Can std::cout print "NULL" instead of 0 when printing a null pointer?

Question

Can std::cout print "NULL" instead of 0 when printing a null pointer?? I can write a simple if statement like

if(pointer == nullptr)
  std::cout << "NULL";

But can I get the same result without using an if statement?

Answer 1

You can't really escape using an if statement, but you can make it into a one-liner with the ternary operator: (p == NULL ? std::cout << "NULL" : std::cout << p);

#include <iostream>

int main() {
  void *p = NULL;
  (p == NULL ? std::cout << "NULL" : std::cout << p);
  std::cout << std::endl;

  p = new int;
  (p == NULL ? std::cout << "NULL" : std::cout << p);
  std::cout << std::endl;
}

Demo

Answer 2

You could make use of the ternary operator, ?.

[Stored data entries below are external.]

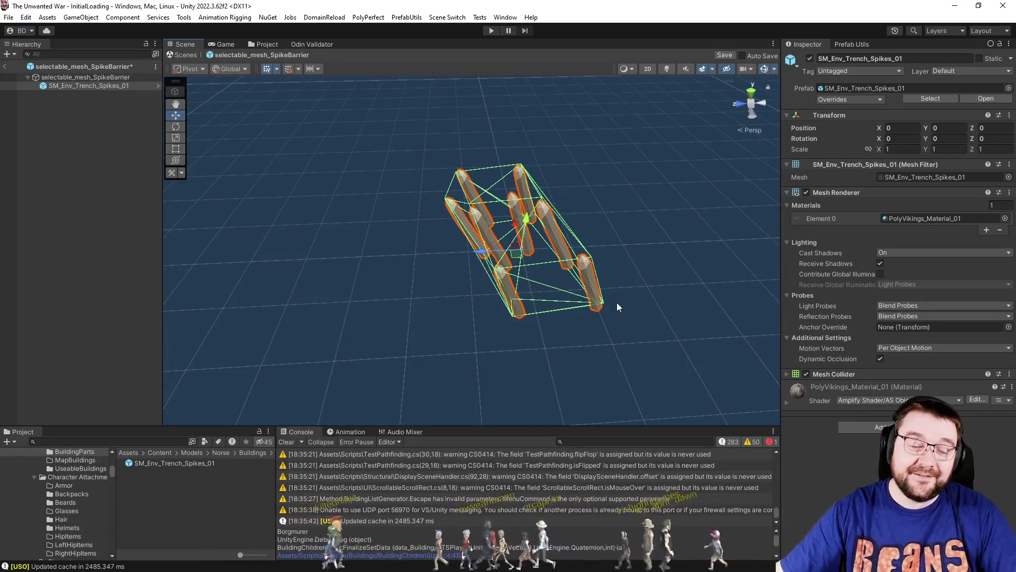
pyautogui.moveTo(617, 303)
pyautogui.keyDown('alt'); pyautogui.mouseDown()
pyautogui.moveTo(629, 324)
pyautogui.moveTo(815, 350)
pyautogui.moveTo(771, 299)
pyautogui.moveTo(770, 312)
pyautogui.moveTo(741, 307)
pyautogui.mouseUp(); pyautogui.keyUp('alt')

pointer ? std::cout << pointer : std::cout << "NULL";

or with the gnu c++ compiler extension IF your pointer is a char*

std::cout << (pointer ?: "NULL");

granted that the second way will not work on all compilers because it is not officially part of the language.

I do not believe that there is an equivalent to std::boolalpha for pointers.

[EDIT]

As pointed out by @seleciii44, in the stack overflow post here, you can write your own overloaded stream insertion operator

std::ostream & operator<<(std::ostream &s, std::nullptr_t)
{
    return s << "nullptr";
}

Answer 3

I can think of 2 ways.

1) The clear way: use ternary operator (?:)

    cout<<((ptr)?"":"NULL\n");

2) The nasty way, if you really don't want to use any conditional statements.

    cout<<&("NULL"[4*(!!ptr)]);

Why it works ?

!!ptr will set the value of ptr to 0 or 1 based on its value.

If it is null cout will see the char* starting from 0 index and will print "NULL", otherwise it will see it from index 4 and will print the terminating char.

This a very bad way as nullptr may be implementation defined and may be not portable.